Ironically, the sky has just dumped a load of snow here. But I expect I'll be able to wear this sweater soon enough.

March 12, 2004

glorious

This afternoon I saw some fabulous pre-columbian gauzes. A gauze is a woven cloth in which the warp threads cross each other and return to their places (they do not twist around each other as in warp twining). Ancient Peruvians were masters of gauze weaving. Most of the gauzes I’ve seen are made of cotton singles in both warp and weft, very finely spun, often with so much energy that the yarn corkscrews. Because of the energy of the yarn and the crossed structure of the warps, a gauze when left to itself will collapse. It has amazing elasticity for a woven fabric, and you have to stretch it out to see the patterns. Patterns were most often created by varying the density of the gauze structure—some crossing patterns pull in more, others less, so essentially you are playing with varying opacity in the fabric. You can see a typical example here.

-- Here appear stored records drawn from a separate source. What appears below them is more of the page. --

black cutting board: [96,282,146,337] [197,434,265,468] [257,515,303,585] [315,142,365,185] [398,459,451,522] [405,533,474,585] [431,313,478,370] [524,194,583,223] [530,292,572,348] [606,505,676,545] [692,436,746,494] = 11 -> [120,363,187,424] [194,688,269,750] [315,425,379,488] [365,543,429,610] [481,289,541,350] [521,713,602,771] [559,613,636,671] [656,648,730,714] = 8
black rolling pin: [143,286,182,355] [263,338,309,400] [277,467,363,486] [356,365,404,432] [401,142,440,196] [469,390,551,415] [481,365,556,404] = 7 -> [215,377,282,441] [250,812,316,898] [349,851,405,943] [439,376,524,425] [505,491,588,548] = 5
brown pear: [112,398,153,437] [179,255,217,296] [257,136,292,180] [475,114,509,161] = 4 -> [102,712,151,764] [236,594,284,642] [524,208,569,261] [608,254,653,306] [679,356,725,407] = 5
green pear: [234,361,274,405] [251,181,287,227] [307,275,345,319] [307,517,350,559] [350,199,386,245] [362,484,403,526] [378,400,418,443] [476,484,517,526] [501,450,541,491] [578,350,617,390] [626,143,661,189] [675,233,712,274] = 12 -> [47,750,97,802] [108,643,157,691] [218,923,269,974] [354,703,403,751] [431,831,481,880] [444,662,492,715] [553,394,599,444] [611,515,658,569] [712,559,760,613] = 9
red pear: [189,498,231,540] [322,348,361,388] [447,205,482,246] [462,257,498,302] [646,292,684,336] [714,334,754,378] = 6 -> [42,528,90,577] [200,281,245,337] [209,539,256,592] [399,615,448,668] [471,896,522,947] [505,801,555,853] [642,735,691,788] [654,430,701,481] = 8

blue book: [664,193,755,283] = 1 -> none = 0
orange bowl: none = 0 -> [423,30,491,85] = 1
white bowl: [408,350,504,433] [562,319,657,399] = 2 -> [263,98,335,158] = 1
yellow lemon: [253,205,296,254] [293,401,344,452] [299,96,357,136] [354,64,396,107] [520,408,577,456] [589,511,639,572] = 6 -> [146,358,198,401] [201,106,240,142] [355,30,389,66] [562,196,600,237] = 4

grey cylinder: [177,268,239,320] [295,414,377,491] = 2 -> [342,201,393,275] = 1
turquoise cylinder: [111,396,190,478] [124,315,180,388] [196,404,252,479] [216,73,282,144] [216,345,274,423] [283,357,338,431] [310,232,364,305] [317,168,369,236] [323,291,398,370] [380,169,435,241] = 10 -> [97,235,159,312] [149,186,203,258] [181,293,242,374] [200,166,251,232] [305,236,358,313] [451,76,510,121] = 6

Here are a few ideas that might be useful for new textiles:

--One very simple gauze crossing, say 4 over 4, with 6-8 picks of plain weave in between, can give a surprisingly complex look to the fabric, almost like round medallions linked loosely together.
--Try shibori over gauze.
--Sometimes gauze cloths begin and end with a complementary weft-faced band in bright camelid colors. The weight of the band, very different than the delicacy of the gauze, gives some heft to the edge and also keeps the warps spread to the proper width, at least near the beginning.
--One fabric I saw today used 1 over 1 leno, the simplest possible gauze, as a basis for weft-faced color work. It is described as tapestry, but the more I think about it the more I wonder if it could be embroidered… at any rate, the ground cloth is leno, and woven or embroidered into that are cross shapes in different colors of camelid. Again, the weft-faced areas add brilliancy and weight to what might otherwise be a flyaway fabric.
--Spinning for gauze… wow I wish I could replicate those yarns. Some of them are astoundingly fine.

hatching...

040312-easter-egg.jpg

This is the sweater I've vowed to finish before starting anything for the spring fling (which starts on Monday)! It was very close to being done, but when I tried it on after finishing the sleeves I found that body was too long-waisted, so I ripped it out back to the waist-- my real waist. There are darts in front and back, so the discrepancy would have been obvious. It's knit from the shoulders downwards all in one piece, no seams anywhere. I've been using tubular cast off on the edges, a wonderful technique-- but it doesn't rip so easily! The other problem I had with the lower body was that single rib drew in too much for my liking-- I wanted a body skimming sweater, not one that hugs my hips. Finally I decided to use seed stitch for the bottom edge. I hope it won't look too out of place with the ribbing on the collar and cuffs.

knittingwip/040312-tipsy-balls

And here are the colors I'm planning to use for Tipsy... I'm a little worried about the darker green; I hope the value doesn't prove too strong with the others. We'll see-- I hope to get to swatching this weekend.

March 10, 2004

unusual tools

Not fiber related. I am interested in how things work and how things are made. They're doing a bunch of construction outside my office-- ripped out walls, are re-plumbing and re-wiring everything across the hall. A few weeks ago I saw them trundling in a cart with a big heavy machine of some sort.
"What's that?" I asked.
"Pipe threader."
??
"It threads pipe. You know, so they screw together."
Oh! of course. Today dodging a ladder I ran across one of the pipe guys.
"You want to see how that thing works? Come on back here, I'll show you."
It's sort of like a lathe, I guess, the pipe is turned between four vicious looking toothed things that scrape out the threading. It gets so hot they have to pour oil on it as it works. Pipe threader. Wow.